Secretaria Municipal de Assistência Social

Gestão fiscal, tributária e financeira para uma cidade mais eficiente.

04/11/2013 - Social
Assistência Social: a interação com as comunidades
Entidades parceiras apresentaram serviços e discutiram soluções para os problemas da população

foto/divulgação: Divulgação

Os encontros ocorrem na terceira sexta-feira de cada mês

Visando a levar mais informações à população sobre os serviços prestados, a Secretaria Municipal de Assistência Social tem promovido desde abril encontros com a comunidade do Norte da Ilha. Os servidores da rede socioassistencial pública, privada e da rede setorial de outras políticas estão fazendo uma troca de experiências entre eles, buscando soluções para os problemas comuns na localidade.

Para Marliange da Silva Pereira, diretora da Proteção Básica, esta articulação é primordial para a construção de ações práticas na execução. "Os encontros trazem muitas informações e a busca pelo melhor atendimento à população”, explicou.

Inicialmente foi enfatizada a importância de construir um fluxo de informações e trazer a discussão sobre o território de atuação. Nos encontros foram apresentadas diversas entidades que prestam atendimento no Norte da Ilha, além dos serviços da Prefeitura.

Alguma das entidades e serviços apresentados foram: ASAS (Associação Social Amigos Solidários); IGK (Instituto Guga Kuerten); CEC (Centro de Educação Complementar) Vila União e Monte Verde; NASF (Núcleo de Apoio a Saúde da Família) e UPA (Unidade de Pronto Atendimento) Norte, CEUF (Centro Espírita União Fraterna), Associação de Moradores da Vargem Grande; Ação Social Paroquial dos Ingleses; CAPs AD, LA/PSC, PAEFI, Creches Franklin Cascaes e Doralice Teodoro Bastos, Seara Espírita Entreposto da Fé e Associação Catarinense para Integração do Cego (ACIC).
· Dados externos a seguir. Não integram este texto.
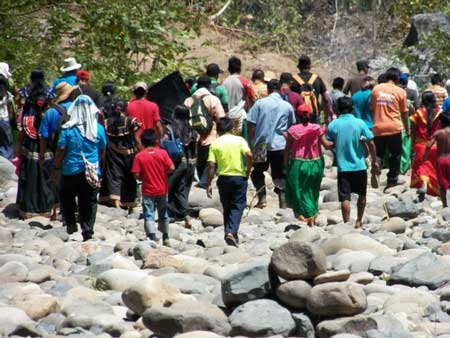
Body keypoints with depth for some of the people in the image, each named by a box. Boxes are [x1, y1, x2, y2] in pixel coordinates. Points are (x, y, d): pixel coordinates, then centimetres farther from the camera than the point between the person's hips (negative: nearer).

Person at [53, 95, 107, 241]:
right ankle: (87, 232, 5)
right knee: (89, 202, 7)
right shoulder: (98, 129, -3)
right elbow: (102, 152, 8)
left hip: (71, 171, -1)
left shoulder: (68, 129, -9)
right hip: (92, 172, 1)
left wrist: (56, 169, 2)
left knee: (66, 196, 21)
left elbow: (61, 151, -8)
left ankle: (71, 224, 11)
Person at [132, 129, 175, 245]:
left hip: (148, 191, -2)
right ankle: (166, 237, 28)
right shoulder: (162, 153, -7)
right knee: (163, 214, 18)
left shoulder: (139, 156, -10)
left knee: (149, 215, -3)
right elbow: (171, 168, -12)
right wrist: (163, 172, 8)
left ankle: (152, 238, -20)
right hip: (162, 189, 2)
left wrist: (143, 178, 8)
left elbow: (136, 175, -13)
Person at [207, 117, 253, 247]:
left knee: (227, 207, 15)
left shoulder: (215, 144, 0)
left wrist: (209, 184, -2)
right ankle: (231, 232, -17)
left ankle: (229, 233, 19)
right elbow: (249, 155, -17)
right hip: (239, 177, -2)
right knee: (237, 206, 1)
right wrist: (248, 171, -2)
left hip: (223, 178, 2)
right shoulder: (239, 140, -2)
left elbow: (211, 165, -6)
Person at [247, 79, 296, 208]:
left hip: (261, 145, -1)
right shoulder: (288, 106, 3)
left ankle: (262, 198, 1)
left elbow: (251, 126, -5)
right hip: (281, 145, 1)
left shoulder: (260, 103, -4)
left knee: (257, 172, 16)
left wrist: (250, 144, 2)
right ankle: (283, 204, -2)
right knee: (280, 176, 6)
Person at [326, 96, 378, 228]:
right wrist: (374, 160, 7)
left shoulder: (333, 125, -5)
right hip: (359, 166, 1)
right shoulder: (359, 123, -6)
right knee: (362, 195, 19)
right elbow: (371, 143, -5)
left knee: (345, 198, 1)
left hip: (343, 167, 0)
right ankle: (359, 221, 27)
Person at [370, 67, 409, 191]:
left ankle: (375, 170, -17)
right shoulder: (400, 92, -2)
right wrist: (407, 129, 14)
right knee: (395, 154, 12)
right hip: (394, 128, -2)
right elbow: (404, 112, 3)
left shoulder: (376, 89, 5)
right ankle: (392, 180, 14)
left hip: (378, 128, 2)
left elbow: (372, 109, 12)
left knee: (378, 153, 12)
Segundo Marliange, a apresentação das creches teve grande destaque, em vista do problema da falta de vagas. “Os participantes ficaram muito satisfeitos pelas informações dadas sobre portarias, legislações que determinam quantidade de crianças em sala, os cuidados prestados por esses profissionais, bem como o comprometimento com a qualidade do atendimento às crianças”, disse a diretora.

Em uma segunda etapa, a intenção é o estabelecimento de estudos de caso de famílias que estão sendo atendidas, tanto por unidades estatais, como por ONGS e estabelecimento de fluxos de atendimento. Os encontros são mensais e ocorrem na terceira sexta-feira de cada mês nos espaços disponibilizados pelos integrantes da rede.